EXERCISE BRIEF.
In the thread on Ruby's inject method, why must the hash be returned as the last line of the block in the hash example?

TEXT EXCERPT.
Need a simple explanation of the inject method - ruby

[1, 2, 3, 4].inject(0) { |result, element| result + element } # => 10
I'm looking at this code but my brain is not registering how the number 10 can become the result. Would someone mind explaining what's happening here?

You can think of the first block argument as an accumulator: the result of each run of the block is stored in the accumulator and then passed to the next execution of the block. In the case of the code shown above, you are defaulting the accumulator, result, to 0. Each run of the block adds the given number to the current total and then stores the result back into the accumulator. The next block call has this new value, adds to it, stores it again, and repeats.
At the end of the process, inject returns the accumulator, which in this case is the sum of all the values in the array, or 10.
Here's another simple example to create a hash from an array of objects, keyed by their string representation:
[1,"a",Object.new,:hi].inject({}) do |hash, item|
hash[item.to_s] = item
hash
end
In this case, we are defaulting our accumulator to an empty hash, then populating it each time the block executes. Notice we must return the hash as the last line of the block, because the result of the block will be stored back in the accumulator.

inject takes a value to start with (the 0 in your example), and a block, and it runs that block once for each element of the list.

RECORDS SHOWN.
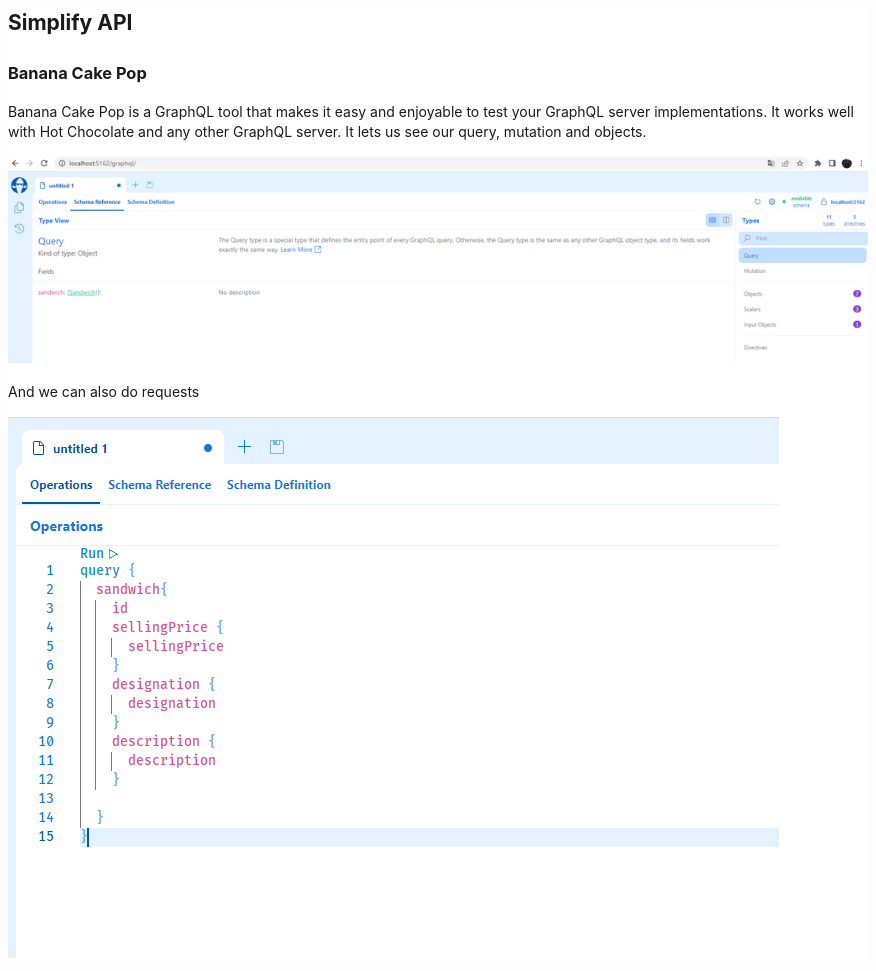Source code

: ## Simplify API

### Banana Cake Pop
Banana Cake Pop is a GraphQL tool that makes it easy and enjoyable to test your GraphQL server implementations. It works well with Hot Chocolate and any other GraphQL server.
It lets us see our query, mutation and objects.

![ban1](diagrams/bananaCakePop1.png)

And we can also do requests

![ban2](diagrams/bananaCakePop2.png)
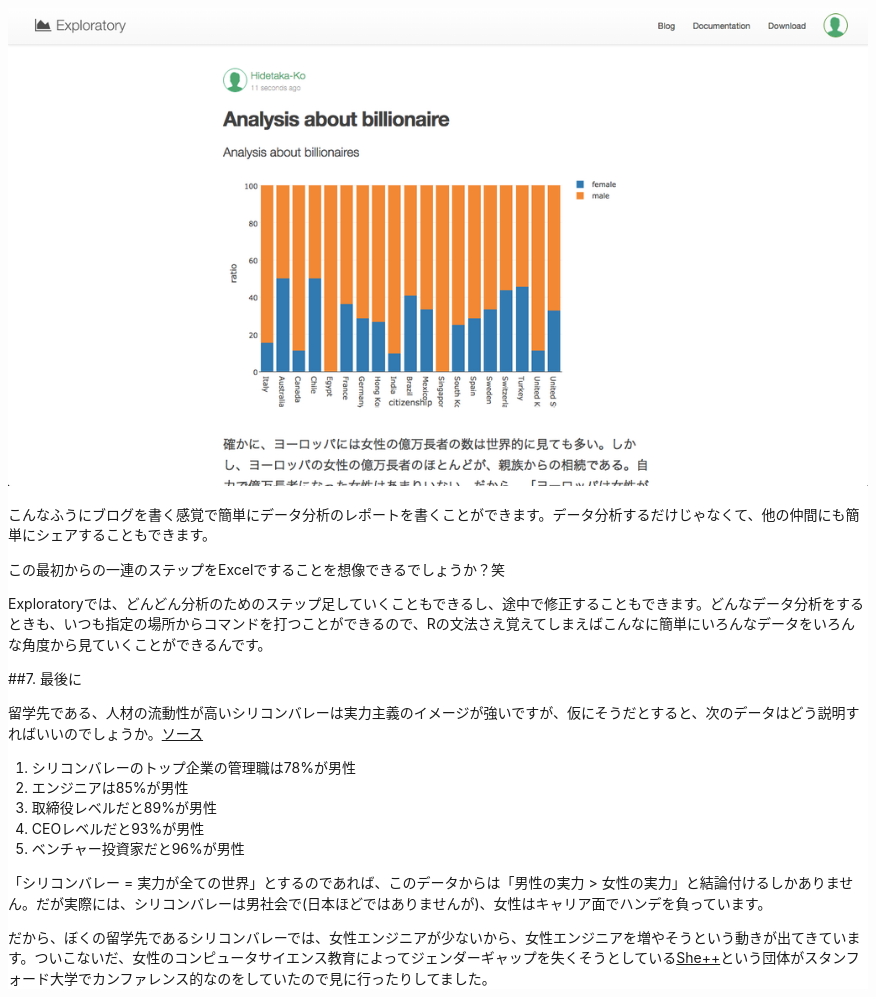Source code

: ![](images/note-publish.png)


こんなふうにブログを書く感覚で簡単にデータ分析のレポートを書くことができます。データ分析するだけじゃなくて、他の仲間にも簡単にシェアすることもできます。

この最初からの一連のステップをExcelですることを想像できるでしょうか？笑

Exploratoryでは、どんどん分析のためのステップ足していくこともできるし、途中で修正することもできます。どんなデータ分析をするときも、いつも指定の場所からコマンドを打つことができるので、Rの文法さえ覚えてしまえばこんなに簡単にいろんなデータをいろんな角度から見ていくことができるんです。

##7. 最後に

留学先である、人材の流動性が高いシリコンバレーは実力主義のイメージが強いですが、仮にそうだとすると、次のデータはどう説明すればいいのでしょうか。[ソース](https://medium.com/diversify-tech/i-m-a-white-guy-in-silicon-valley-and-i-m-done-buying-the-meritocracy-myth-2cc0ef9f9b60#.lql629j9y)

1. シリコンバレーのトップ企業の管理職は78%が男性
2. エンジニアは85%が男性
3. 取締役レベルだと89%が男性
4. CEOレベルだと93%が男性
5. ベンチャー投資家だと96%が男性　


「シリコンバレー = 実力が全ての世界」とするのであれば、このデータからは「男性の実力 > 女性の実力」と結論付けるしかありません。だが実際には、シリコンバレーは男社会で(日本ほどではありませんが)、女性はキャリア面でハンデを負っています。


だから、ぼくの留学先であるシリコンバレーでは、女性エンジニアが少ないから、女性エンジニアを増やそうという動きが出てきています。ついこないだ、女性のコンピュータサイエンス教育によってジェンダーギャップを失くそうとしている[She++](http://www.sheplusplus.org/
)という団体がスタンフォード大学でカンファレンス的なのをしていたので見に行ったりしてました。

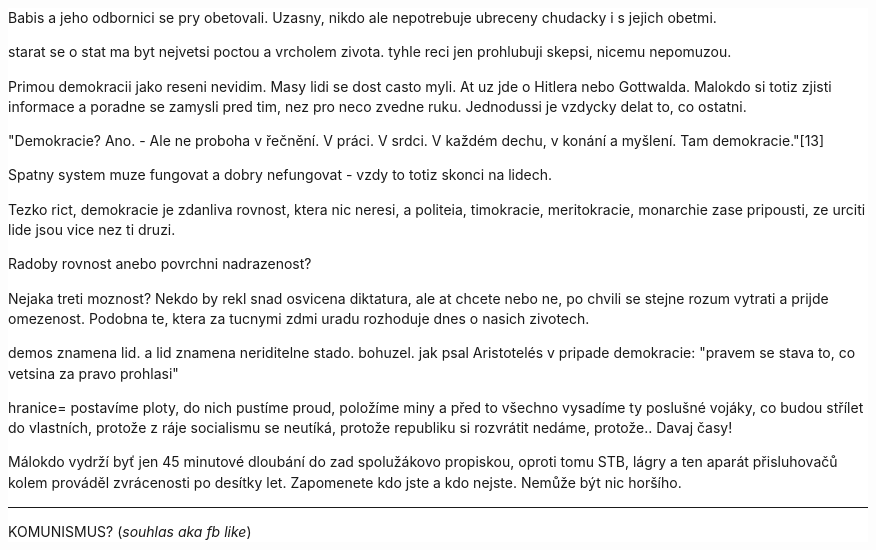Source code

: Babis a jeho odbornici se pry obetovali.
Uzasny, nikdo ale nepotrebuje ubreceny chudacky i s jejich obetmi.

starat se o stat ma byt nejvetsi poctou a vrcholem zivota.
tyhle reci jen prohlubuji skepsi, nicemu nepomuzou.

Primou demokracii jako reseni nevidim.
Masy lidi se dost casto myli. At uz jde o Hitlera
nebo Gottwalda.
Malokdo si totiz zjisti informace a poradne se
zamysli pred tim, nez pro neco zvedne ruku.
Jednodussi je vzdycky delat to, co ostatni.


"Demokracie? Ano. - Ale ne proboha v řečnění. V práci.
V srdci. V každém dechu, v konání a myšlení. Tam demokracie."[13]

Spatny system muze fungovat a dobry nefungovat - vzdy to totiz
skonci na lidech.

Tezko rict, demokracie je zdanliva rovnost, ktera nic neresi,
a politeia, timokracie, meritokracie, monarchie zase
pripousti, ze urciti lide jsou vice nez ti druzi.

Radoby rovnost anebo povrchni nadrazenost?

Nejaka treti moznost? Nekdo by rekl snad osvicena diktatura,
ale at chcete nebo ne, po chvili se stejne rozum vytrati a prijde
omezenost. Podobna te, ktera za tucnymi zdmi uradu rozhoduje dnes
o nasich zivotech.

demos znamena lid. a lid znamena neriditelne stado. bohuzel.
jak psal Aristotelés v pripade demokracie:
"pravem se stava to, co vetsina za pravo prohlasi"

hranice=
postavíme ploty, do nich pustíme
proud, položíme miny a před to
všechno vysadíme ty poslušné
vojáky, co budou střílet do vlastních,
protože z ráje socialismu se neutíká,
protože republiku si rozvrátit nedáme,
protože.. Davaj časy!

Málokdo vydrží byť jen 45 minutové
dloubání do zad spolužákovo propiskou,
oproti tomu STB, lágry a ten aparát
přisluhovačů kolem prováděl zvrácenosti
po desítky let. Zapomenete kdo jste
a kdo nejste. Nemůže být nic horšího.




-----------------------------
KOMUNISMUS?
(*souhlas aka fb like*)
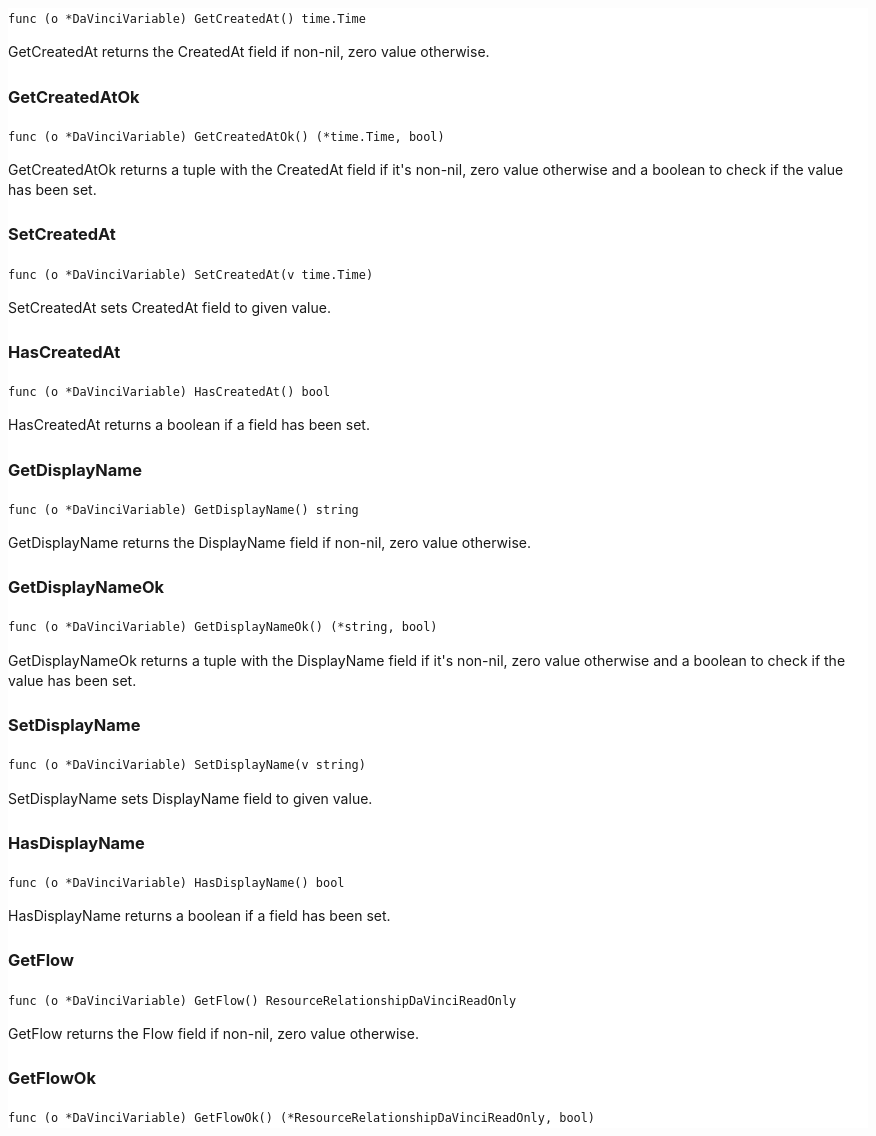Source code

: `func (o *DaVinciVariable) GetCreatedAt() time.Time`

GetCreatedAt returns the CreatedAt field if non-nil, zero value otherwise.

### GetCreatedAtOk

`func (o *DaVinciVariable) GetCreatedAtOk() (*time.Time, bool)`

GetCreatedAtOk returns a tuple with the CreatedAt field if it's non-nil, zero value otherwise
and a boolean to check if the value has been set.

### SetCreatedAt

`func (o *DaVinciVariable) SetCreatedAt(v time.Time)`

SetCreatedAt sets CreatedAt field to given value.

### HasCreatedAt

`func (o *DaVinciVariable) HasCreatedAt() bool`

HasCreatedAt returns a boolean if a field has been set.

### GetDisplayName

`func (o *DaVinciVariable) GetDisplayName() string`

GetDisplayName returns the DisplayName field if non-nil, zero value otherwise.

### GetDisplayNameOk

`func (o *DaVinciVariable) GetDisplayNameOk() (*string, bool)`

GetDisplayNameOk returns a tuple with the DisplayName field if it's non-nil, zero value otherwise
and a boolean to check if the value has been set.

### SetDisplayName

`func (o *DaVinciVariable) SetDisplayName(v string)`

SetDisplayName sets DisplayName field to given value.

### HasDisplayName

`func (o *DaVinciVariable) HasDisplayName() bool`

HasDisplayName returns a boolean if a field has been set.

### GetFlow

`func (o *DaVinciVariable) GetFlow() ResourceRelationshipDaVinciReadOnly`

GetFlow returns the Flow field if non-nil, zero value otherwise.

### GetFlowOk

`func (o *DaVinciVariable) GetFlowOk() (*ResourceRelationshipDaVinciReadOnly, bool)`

COMPLETED TASK.
The result of the block is stored back in the accumulator.